- [Record set]:
▼▼▼

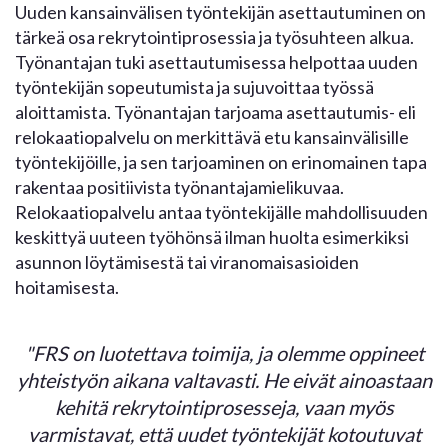
Uuden kansainvälisen työntekijän asettautuminen on
tärkeä osa rekrytointiprosessia ja työsuhteen alkua.
Työnantajan tuki asettautumisessa helpottaa uuden
työntekijän sopeutumista ja sujuvoittaa työssä
aloittamista. Työnantajan tarjoama asettautumis- eli
relokaatiopalvelu on merkittävä etu kansainvälisille
työntekijöille, ja sen tarjoaminen on erinomainen tapa
rakentaa positiivista työnantajamielikuvaa.
Relokaatiopalvelu antaa työntekijälle mahdollisuuden
keskittyä uuteen työhönsä ilman huolta esimerkiksi
asunnon löytämisestä tai viranomaisasioiden
hoitamisesta.
"FRS on luotettava toimija, ja olemme oppineet
yhteistyön aikana valtavasti. He eivät ainoastaan
kehitä rekrytointiprosesseja, vaan myös
varmistavat, että uudet työntekijät kotoutuvat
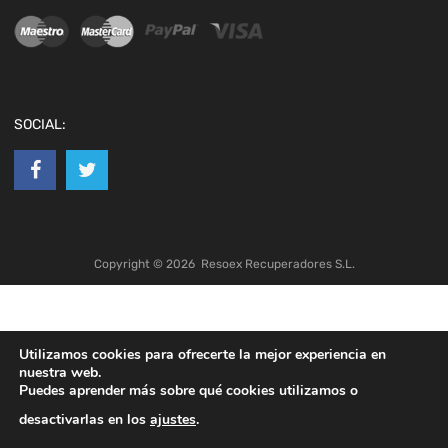
SOCIAL:
Copyright ©
2026
Resoex Recuperadores S.L.
Utilizamos cookies para ofrecerte la mejor experiencia en
nuestra web.
Puedes aprender más sobre qué cookies utilizamos o
desactivarlas en los
ajustes
.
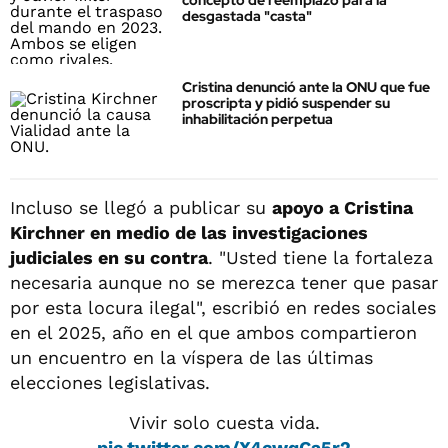
concepto de reemplazo para la
desgastada "casta"
Cristina denunció ante la ONU que fue
proscripta y pidió suspender su
inhabilitación perpetua
Incluso se llegó a publicar su
apoyo a Cristina
Kirchner en medio de las investigaciones
judiciales en su contra
. "Usted tiene la fortaleza
necesaria aunque no se merezca tener que pasar
por esta locura ilegal", escribió en redes sociales
en el 2025, año en el que ambos compartieron
un encuentro en la víspera de las últimas
elecciones legislativas.
Vivir solo cuesta vida.
pic.twitter.com/X4cwqCa5r2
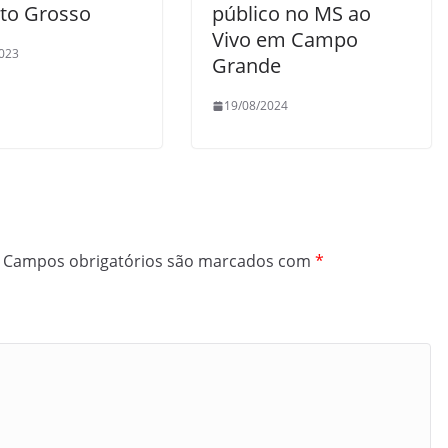
to Grosso
público no MS ao
Vivo em Campo
023
Grande
19/08/2024
Campos obrigatórios são marcados com
*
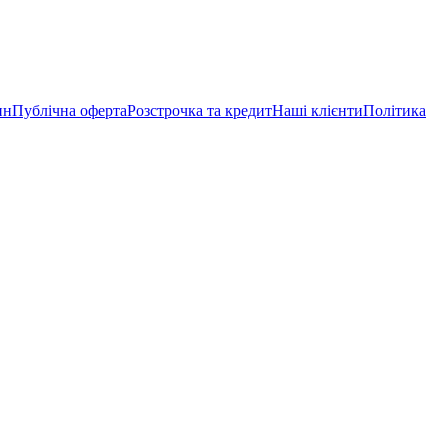
ин
Публічна оферта
Розстрочка та кредит
Наші клієнти
Політика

▲▲▲

- [Instruction]: Nothing except the lines from the one containing "asunnon löytämisestä tai viranomaisasioiden" through the one containing "Resoex Recuperadores S.L." should appear in the answer, exactly as above and without pictures.

- [Finished task]:
asunnon löytämisestä tai viranomaisasioiden
hoitamisesta.
"FRS on luotettava toimija, ja olemme oppineet
yhteistyön aikana valtavasti. He eivät ainoastaan
kehitä rekrytointiprosesseja, vaan myös
varmistavat, että uudet työntekijät kotoutuvat
SOCIAL:
Copyright ©
2026
Resoex Recuperadores S.L.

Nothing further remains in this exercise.